3) The water used in the fire of lithium-ion batteries will increase the generation of exhaust gases and toxic gases such as CO, H2 and HF. Water can cause incomplete combustion of organic matter in lithium-ion batteries, resulting in toxic CO instead of CO2. When water is used, H2 is released without combustion, increasing its concentration, and water reacts with phosphorus pentazide to produce HF.

4) Due to the dense installation structure of the battery module, once the water is stopped and the cooling effect cannot be achieved, the inside of the battery may catch fire again.

Fine water mist fire extinguishing system

The fire extinguishing mechanism of fine water mist is mainly endothermic cooling, oxygen isolation chamber respiration, radiant heat blocking and wetting. When a fire occurs in the lithium battery, the fine water mist nozzle jets out instantly, acting directly on the surface of the flame, quickly achieving the effect of oxygen isolation chamber, thereby inhibiting the combustion of the flame. At the same time, the particle size of the fine water mist droplets is 1 000um, while the droplet size of the traditional sprinkler system is about 5 000um. The fine water mist is easily vaporized after being heated. This evaporation process will take away a lot of heat, thereby quickly cooling the fire area. In laboratory-scale lithium battery fires, the fine water mist fire extinguishing system showed excellent battery cooling and preventing reburning effects. The study found that adding surfactants and gels to the fine water mist system can also effectively reduce the amount of water required to extinguish the fire and cool the adjacent modules.
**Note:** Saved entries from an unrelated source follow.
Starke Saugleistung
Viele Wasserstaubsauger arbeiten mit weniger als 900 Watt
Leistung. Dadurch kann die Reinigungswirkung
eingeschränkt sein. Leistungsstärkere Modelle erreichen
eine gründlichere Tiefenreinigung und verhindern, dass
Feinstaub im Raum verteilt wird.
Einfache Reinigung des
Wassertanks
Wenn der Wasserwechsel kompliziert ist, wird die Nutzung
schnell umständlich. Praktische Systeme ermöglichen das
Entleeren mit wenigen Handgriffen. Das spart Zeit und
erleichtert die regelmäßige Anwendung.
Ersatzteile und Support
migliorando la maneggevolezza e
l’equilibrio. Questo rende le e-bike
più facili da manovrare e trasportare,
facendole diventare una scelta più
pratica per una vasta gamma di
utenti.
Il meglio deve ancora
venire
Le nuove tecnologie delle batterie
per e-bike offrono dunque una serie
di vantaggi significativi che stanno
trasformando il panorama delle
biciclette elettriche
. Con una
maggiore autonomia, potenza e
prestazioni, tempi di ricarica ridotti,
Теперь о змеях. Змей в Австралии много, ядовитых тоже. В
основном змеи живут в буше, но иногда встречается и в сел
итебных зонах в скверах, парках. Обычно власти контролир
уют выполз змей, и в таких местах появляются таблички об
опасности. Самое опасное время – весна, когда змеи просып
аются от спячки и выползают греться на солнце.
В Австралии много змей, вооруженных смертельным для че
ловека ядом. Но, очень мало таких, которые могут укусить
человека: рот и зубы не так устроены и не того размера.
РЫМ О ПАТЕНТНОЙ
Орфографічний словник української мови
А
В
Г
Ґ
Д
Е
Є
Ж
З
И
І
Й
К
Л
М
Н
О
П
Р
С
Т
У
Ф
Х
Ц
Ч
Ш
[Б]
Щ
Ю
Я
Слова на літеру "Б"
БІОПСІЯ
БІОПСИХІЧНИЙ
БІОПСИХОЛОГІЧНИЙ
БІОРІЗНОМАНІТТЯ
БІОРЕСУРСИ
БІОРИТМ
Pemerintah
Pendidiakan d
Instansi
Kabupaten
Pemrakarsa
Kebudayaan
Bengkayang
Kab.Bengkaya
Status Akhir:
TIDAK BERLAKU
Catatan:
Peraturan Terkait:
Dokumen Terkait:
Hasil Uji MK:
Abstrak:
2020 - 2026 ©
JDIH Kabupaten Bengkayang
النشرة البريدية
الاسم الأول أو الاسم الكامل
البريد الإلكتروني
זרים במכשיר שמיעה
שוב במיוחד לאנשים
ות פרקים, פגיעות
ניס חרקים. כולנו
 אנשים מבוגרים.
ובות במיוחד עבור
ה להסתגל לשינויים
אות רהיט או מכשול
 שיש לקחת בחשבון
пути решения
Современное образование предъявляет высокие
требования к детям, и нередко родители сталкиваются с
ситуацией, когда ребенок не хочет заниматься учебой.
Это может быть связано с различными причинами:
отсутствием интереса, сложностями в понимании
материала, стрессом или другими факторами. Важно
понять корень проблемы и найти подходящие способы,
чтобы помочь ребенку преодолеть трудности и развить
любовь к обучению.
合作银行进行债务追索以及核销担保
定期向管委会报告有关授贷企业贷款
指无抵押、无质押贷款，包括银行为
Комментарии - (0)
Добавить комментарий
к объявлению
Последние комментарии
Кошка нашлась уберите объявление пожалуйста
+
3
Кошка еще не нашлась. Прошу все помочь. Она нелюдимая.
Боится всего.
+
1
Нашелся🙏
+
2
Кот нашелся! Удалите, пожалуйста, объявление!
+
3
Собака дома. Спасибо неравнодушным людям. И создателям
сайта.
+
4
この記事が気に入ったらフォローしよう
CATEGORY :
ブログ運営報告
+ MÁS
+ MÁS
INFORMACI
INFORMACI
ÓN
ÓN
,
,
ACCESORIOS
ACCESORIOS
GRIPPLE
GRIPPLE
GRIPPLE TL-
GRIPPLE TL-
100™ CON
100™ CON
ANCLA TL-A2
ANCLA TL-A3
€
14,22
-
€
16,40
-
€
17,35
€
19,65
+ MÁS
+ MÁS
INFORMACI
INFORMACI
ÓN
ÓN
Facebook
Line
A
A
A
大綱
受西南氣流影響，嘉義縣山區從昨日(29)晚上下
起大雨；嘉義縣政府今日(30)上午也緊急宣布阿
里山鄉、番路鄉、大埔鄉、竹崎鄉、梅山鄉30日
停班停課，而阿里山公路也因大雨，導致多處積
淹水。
Although the fine water mist fire extinguishing system has some known shortcomings such as harmful gases that will be produced during use, the ideal fire extinguishing effect in laboratory-level fires has prompted more and more lithium battery manufacturers to choose fine water mist fire extinguishing systems.

Inert gas fire extinguishing system

Due to the low conductivity of the inert gas, it is all volatile after extinguishing the fire as a fire extinguishing agent, has no residues, and has no pollution to the environment, making it widely used in electrical appliances. Electronic component units and other live operations and other occasions. The study found that the non-combustible and unsupported combustion characteristics of inert gases such as N, CO, and He have an inhibitory effect on fires caused by the thermal runaway of lithium-ion batteries. When a fire occurs in the ion battery energy storage system, the exhaust gas or smoke detection system is activated. The use of inert gas in a closed environment can quickly reduce the concentration of O2, thereby blocking the contact between the burner and O2, so as to achieve the purpose of room respiration, in order to suppress the fire from continuing to spread. The inert gas fire extinguishing system is different from the water-based system. The gas fire extinguishing agent can penetrate the lithium-ion battery fire at a deep level, but the cooling performance of the gas is poor, and it is usually unable to prevent the spread of heat.

Cleaner fire extinguishing system

Based on the cleaning agent system of halogenated hydrocarbons, the “green” fire extinguishing system is gradually being recognized and widely used by fire management departments in various countries. The fire extinguishing system of the fire extinguishing system can combine the physical and chemical reaction processes to quickly and effectively eliminate heat energy and prevent the occurrence of fire. The physical properties of clean fire extinguishing agents are manifested in their molecular vaporization stage, which can quickly cool the flame temperature, and release free radicals during the chemical reaction, which can ultimately prevent the chain reaction of combustion, and may be able to suppress the fire caused by the initial lithium-ion battery. There is a risk of hypoxia in the inert gas fire extinguishing system when it is used. The main disadvantage of halogenated hydrocarbon cleaners is that exposure to high temperatures may form secondary toxic and corrosive products, which will pose a threat to the lives and safety of firefighters.